Lemon Zest Will Change Your Cheesy Salads Forever
The lemon is the kitchen equivalent of the Swiss army knife: a tool that can be used for just about any purpose, from its juice to its pulp to its very rind. A natural cleanser, lemons can be used to pretty much clean your entire kitchen. But among all its uses, the lemon's primary role in the kitchen is definitely rooted in its use for food. Whether it is a delicious and refreshing lemonade or a piece of fish covered in lemon butter, the yellow citrus is an essential ingredient in many a recipe. But while we are all very familiar with the culinary benefits of lemon juice, one oft-overlooked component of the fruit is its zest, the fine yellow-colored outer layer of the fruit's peel.
The zest itself can make lemon cookies really pop, add delicate garnish to lemon bread, and the rind itself is divine when candied. A rich source of citrus aroma and oils, lemon zest is a flavorful ingredient that should see more widespread use beyond baking. One of the ways to use it is by mixing lemon zest into a salad, which brings a burst of freshness that pairs deliciously well with the saltiness of cheese. It adds a brightness that complements the creamy tang of cheese and can bring oomph to just about any dressing.

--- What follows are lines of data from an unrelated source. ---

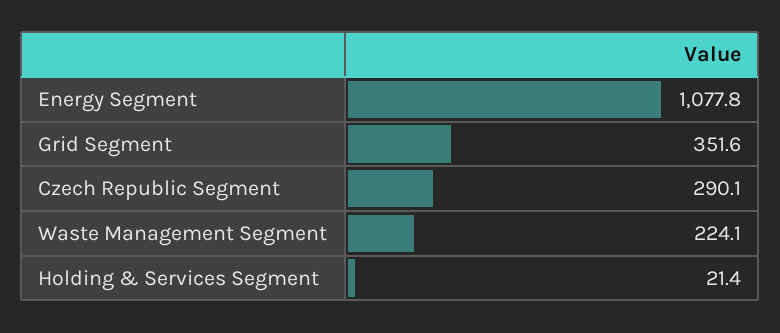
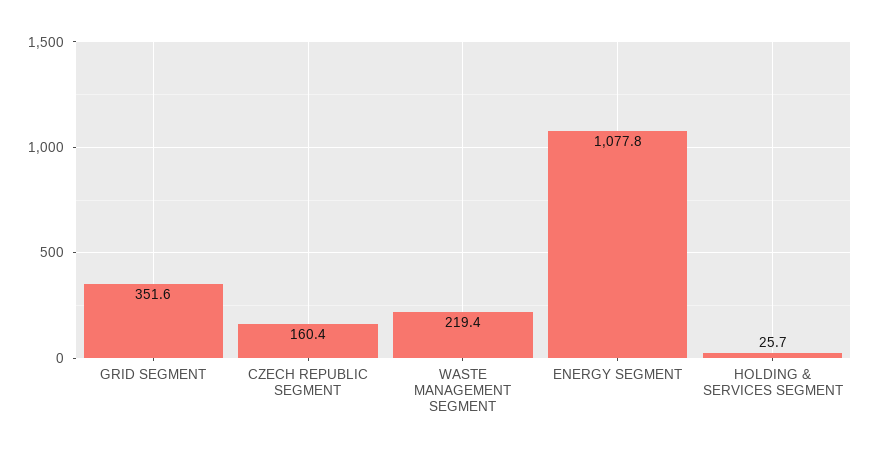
  {
    "Energy Segment": 1077.8,
    "Grid Segment": 351.6,
-   "Czech Republic Segment": 290.1,
+   "Czech Republic Segment": 160.4,
-   "Waste Management Segment": 224.1,
+   "Waste Management Segment": 219.4,
-   "Holding & Services Segment": 21.4
+   "Holding & Services Segment": 25.7
  }

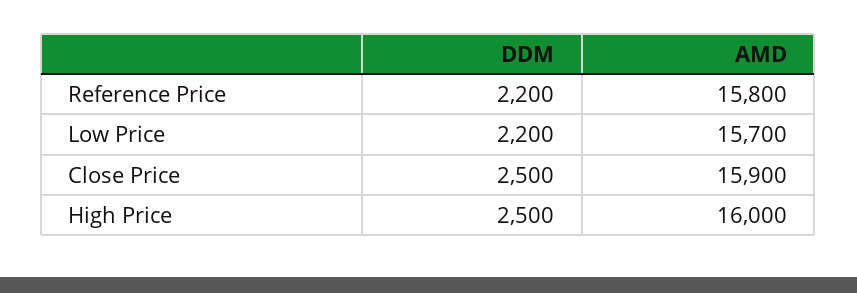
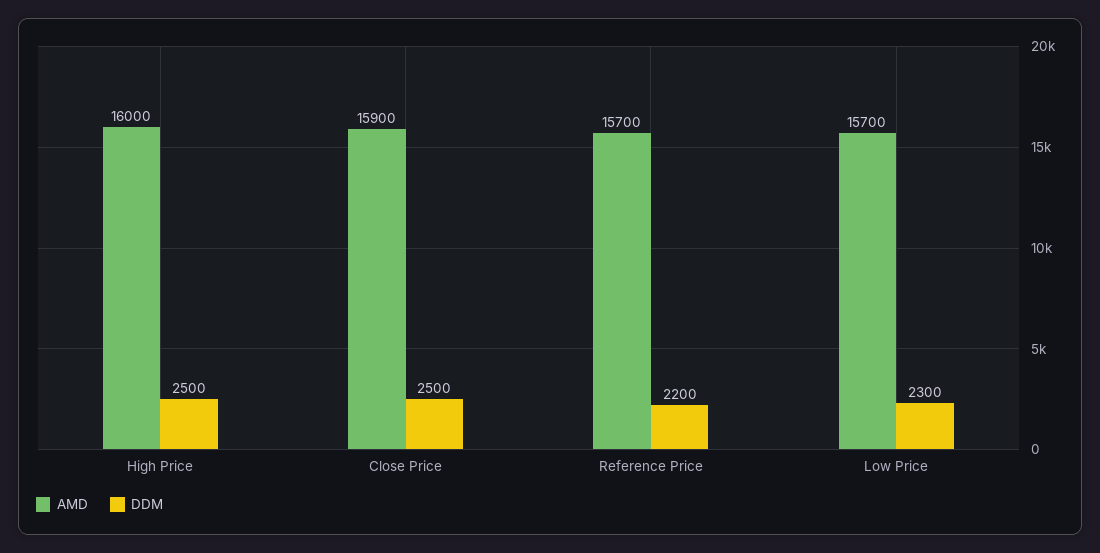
  {
    "DDM": {
      "Reference Price": 2200,
-     "Low Price": 2200,
+     "Low Price": 2300,
      "Close Price": 2500,
      "High Price": 2500
    },
    "AMD": {
-     "Reference Price": 15800,
+     "Reference Price": 15700,
      "Low Price": 15700,
      "Close Price": 15900,
      "High Price": 16000
    }
  }

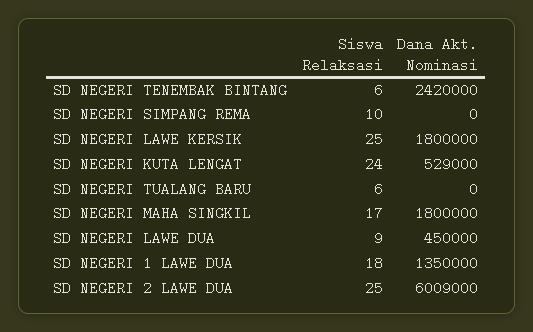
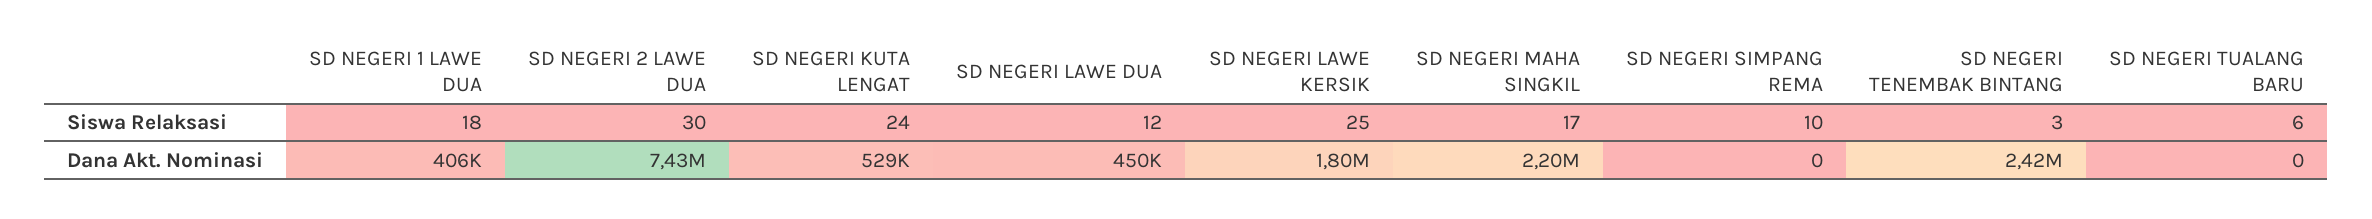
  {
    "Siswa Relaksasi": {
-     "SD NEGERI TENEMBAK BINTANG": 6,
+     "SD NEGERI TENEMBAK BINTANG": 3,
      "SD NEGERI SIMPANG REMA": 10,
      "SD NEGERI LAWE KERSIK": 25,
      "SD NEGERI KUTA LENGAT": 24,
      "SD NEGERI TUALANG BARU": 6,
      "SD NEGERI MAHA SINGKIL": 17,
-     "SD NEGERI LAWE DUA": 9,
+     "SD NEGERI LAWE DUA": 12,
      "SD NEGERI 1 LAWE DUA": 18,
-     "SD NEGERI 2 LAWE DUA": 25
+     "SD NEGERI 2 LAWE DUA": 30
    },
    "Dana Akt. Nominasi": {
      "SD NEGERI TENEMBAK BINTANG": 2420000,
      "SD NEGERI SIMPANG REMA": 0,
      "SD NEGERI LAWE KERSIK": 1800000,
      "SD NEGERI KUTA LENGAT": 529000,
      "SD NEGERI TUALANG BARU": 0,
-     "SD NEGERI MAHA SINGKIL": 1800000,
+     "SD NEGERI MAHA SINGKIL": 2200000,
      "SD NEGERI LAWE DUA": 450000,
-     "SD NEGERI 1 LAWE DUA": 1350000,
+     "SD NEGERI 1 LAWE DUA": 406000,
-     "SD NEGERI 2 LAWE DUA": 6009000
+     "SD NEGERI 2 LAWE DUA": 7430000
    }
  }

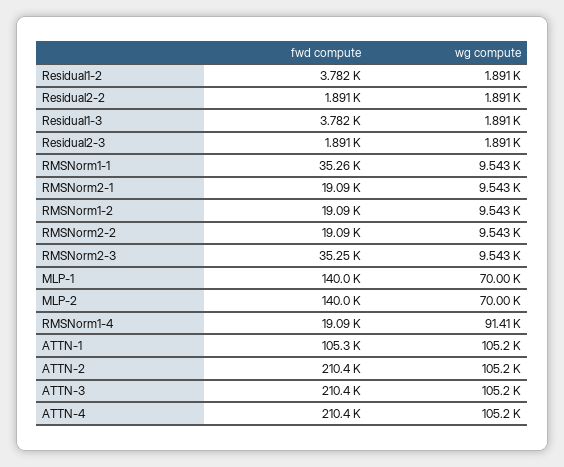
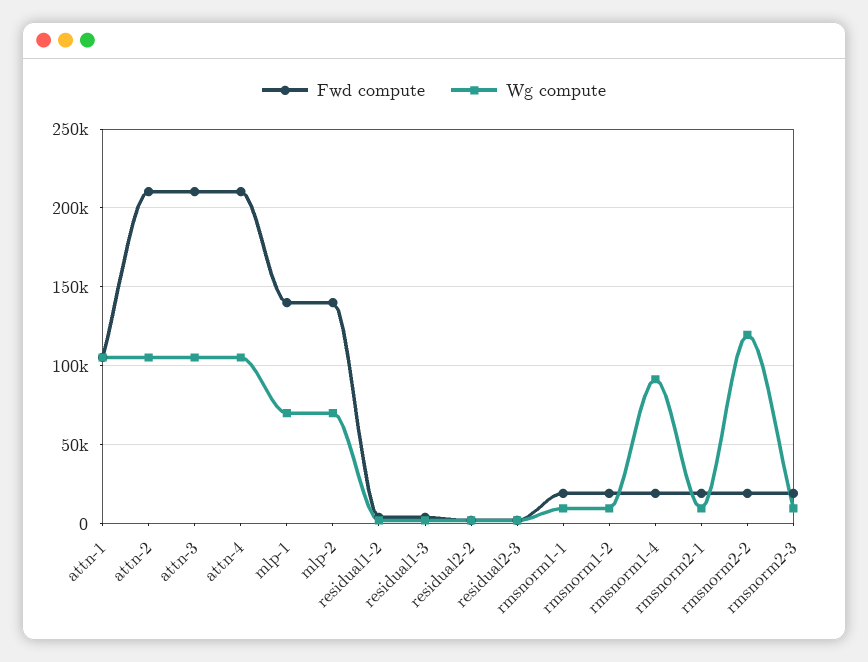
  {
    "fwd compute": {
      "Residual1-2": 3782,
      "Residual2-2": 1891,
      "Residual1-3": 3782,
      "Residual2-3": 1891,
-     "RMSNorm1-1": 35260,
+     "RMSNorm1-1": 20000,
      "RMSNorm2-1": 19090,
      "RMSNorm1-2": 19090,
      "RMSNorm2-2": 19090,
-     "RMSNorm2-3": 35250,
+     "RMSNorm2-3": 20000,
      "MLP-1": 140000,
      "MLP-2": 140000,
      "RMSNorm1-4": 19090,
      "ATTN-1": 105300,
      "ATTN-2": 210400,
      "ATTN-3": 210400,
      "ATTN-4": 210400
    },
    "wg compute": {
      "Residual1-2": 1891,
      "Residual2-2": 1891,
      "Residual1-3": 1891,
      "Residual2-3": 1891,
      "RMSNorm1-1": 9543,
      "RMSNorm2-1": 9543,
      "RMSNorm1-2": 9543,
-     "RMSNorm2-2": 9543,
+     "RMSNorm2-2": 120000,
      "RMSNorm2-3": 9543,
      "MLP-1": 70000,
      "MLP-2": 70000,
      "RMSNorm1-4": 91410,
      "ATTN-1": 105200,
      "ATTN-2": 105200,
      "ATTN-3": 105200,
      "ATTN-4": 105200
    }
  }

Making lemon zest dressing
To make lemon zest, you need a ripe lemon — thoroughly washed as you'll be consuming the topmost layer of its peel. Next, you can use multiple tools to extract the zest. A microplane produces a finely grated pile of zest while tools such as a zester or a channel knife produce strips. No matter which tool you use, be careful to not cut too deep, as the pith (the white layer under the zest) is bitter and unappetizing. Once the white of the pith is visible, zest another spot of the fruit.
Once you have your lemon zest, you can use it to garnish a salad that is heavy with cheese, as the bright flavors of citrus oils pair well with the saltiness of cheese — plus that bit of brightness can cut through some of the richness of dairy. For example, you can add lemon zest to homemade Caesar dressing to take your salad to a new level. In a blender, combine garlic gloves, anchovies, dijon mustard, Parmesan cheese, lemon juice, and olive oil until well incorporated. Transfer the dressing to a bowl and mix in finely grated lemon zest. Serve the dressing with a salad of shredded kale, fresh croutons, and a blizzard of grated parmesan cheese for a cheesy lemon-scented Caesar salad. The strong flavors hold up especially well against sturdy leaves like kale.

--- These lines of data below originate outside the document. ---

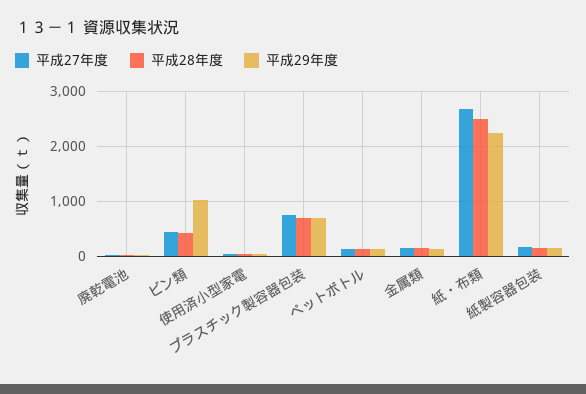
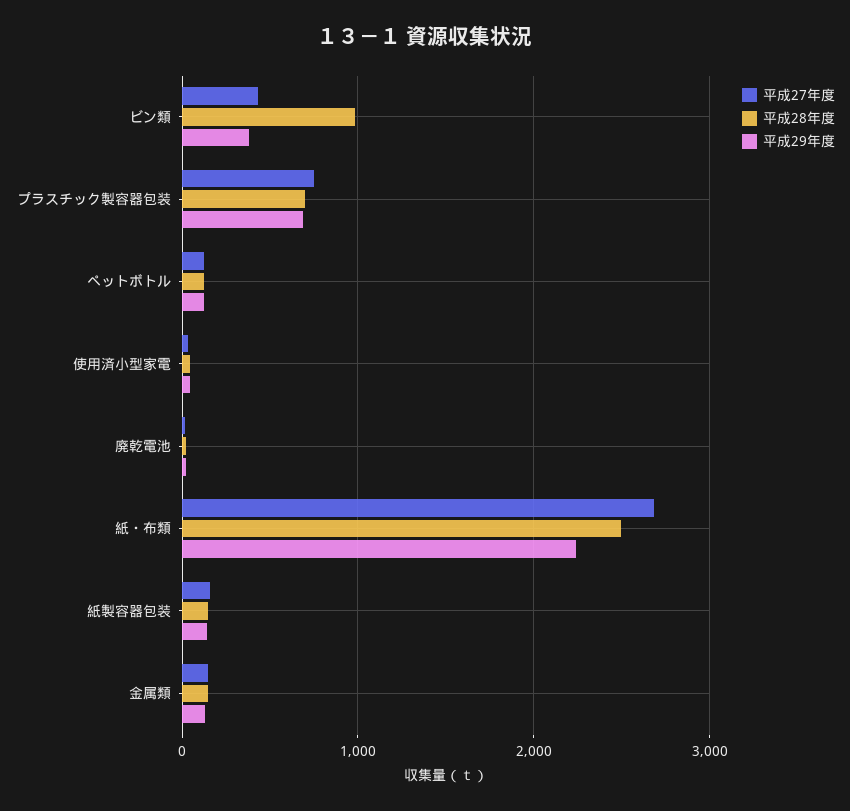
  {
    "平成27年度": {
      "廃乾電池": 0,
      "ビン類": 400,
      "使用済小型家電": 0,
      "プラスチック製容器包装": 700,
      "ペットボトル": 100,
      "金属類": 100,
      "紙・布類": 2700,
      "紙製容器包装": 200
    },
    "平成28年度": {
      "廃乾電池": 0,
-     "ビン類": 400,
+     "ビン類": 1000,
      "使用済小型家電": 0,
      "プラスチック製容器包装": 700,
      "ペットボトル": 100,
      "金属類": 100,
      "紙・布類": 2500,
      "紙製容器包装": 100
    },
    "平成29年度": {
      "廃乾電池": 0,
-     "ビン類": 1000,
+     "ビン類": 400,
      "使用済小型家電": 0,
      "プラスチック製容器包装": 700,
      "ペットボトル": 100,
      "金属類": 100,
      "紙・布類": 2200,
      "紙製容器包装": 100
    }
  }

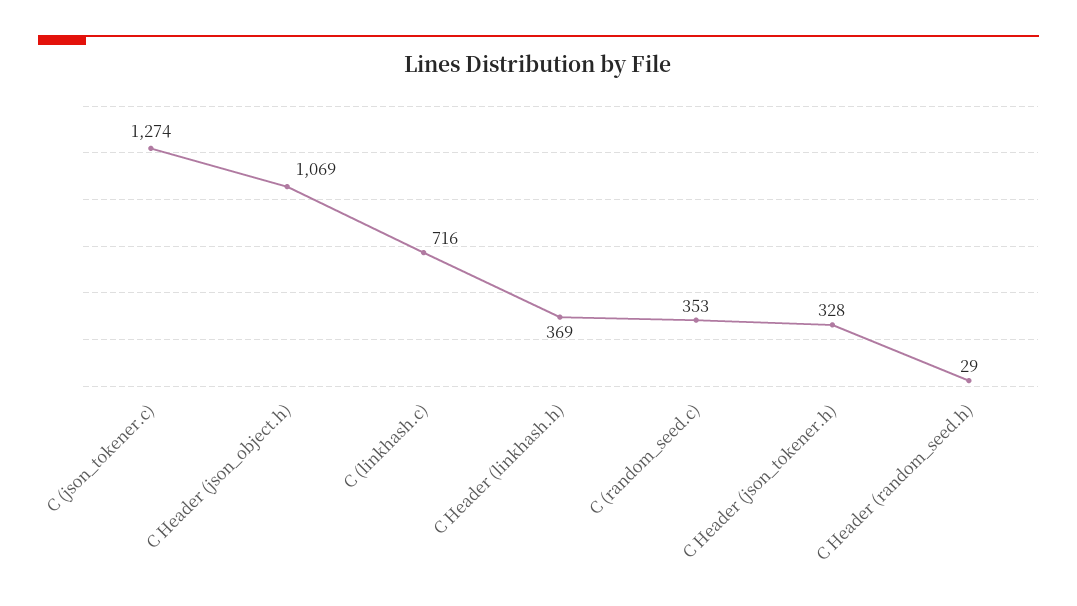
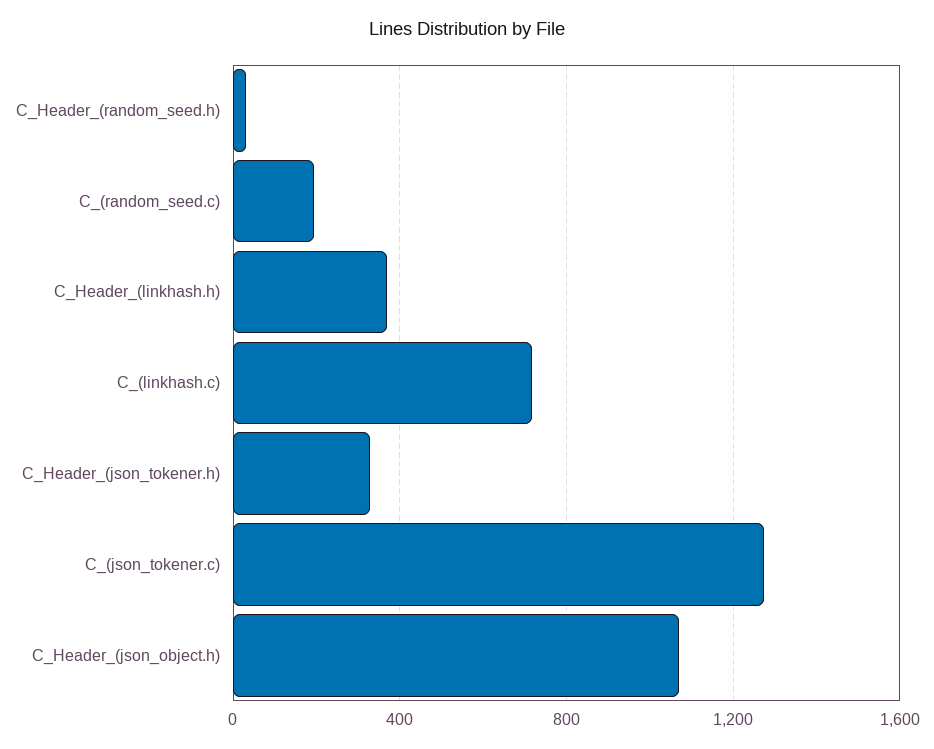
  {
    "C (json_tokener.c)": 1274,
    "C Header (json_object.h)": 1069,
    "C (linkhash.c)": 716,
    "C Header (linkhash.h)": 369,
-   "C (random_seed.c)": 353,
+   "C (random_seed.c)": 200,
    "C Header (json_tokener.h)": 328,
    "C Header (random_seed.h)": 29
  }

Zest everything citrus for a refreshing kick
Aside from creamy Caesar dressings, there are many other uses for lemon zest. Mixing strips of lemon zest into a citrus and herb vinaigrette is perfect for any salad, but especially ones that main course salads such as chefs' salads. Still, zest is great for many things. It can be added to any recipe that calls for a hit of lemon juice to boost the citrus flavor. For example, it's common to bake slices of lemon straight onto salmon, but grating some zest onto the fish after it's cooked adds a more lemony punch (without the risk of burning in high heat and becoming bitter). After all, while the juice is great for acidity, nothing beats out zest for flavor.
Thinking outside the lemon, however, there are even more possibilities since almost all citrus fruits can be zested, and the zest is a fantastic way to bring citrus flavors to recipes without the tartness of citrus juices. For example, dark or semi-sweet chocolate desserts can benefit from orange zest, which pairs well with the bitterness of dark chocolate. Or try a recipe of a Meyer lemon and olive oil cake where the zest of the extra-fragrant Meyer lemon is used to incorporate its aroma and flavor into the dessert.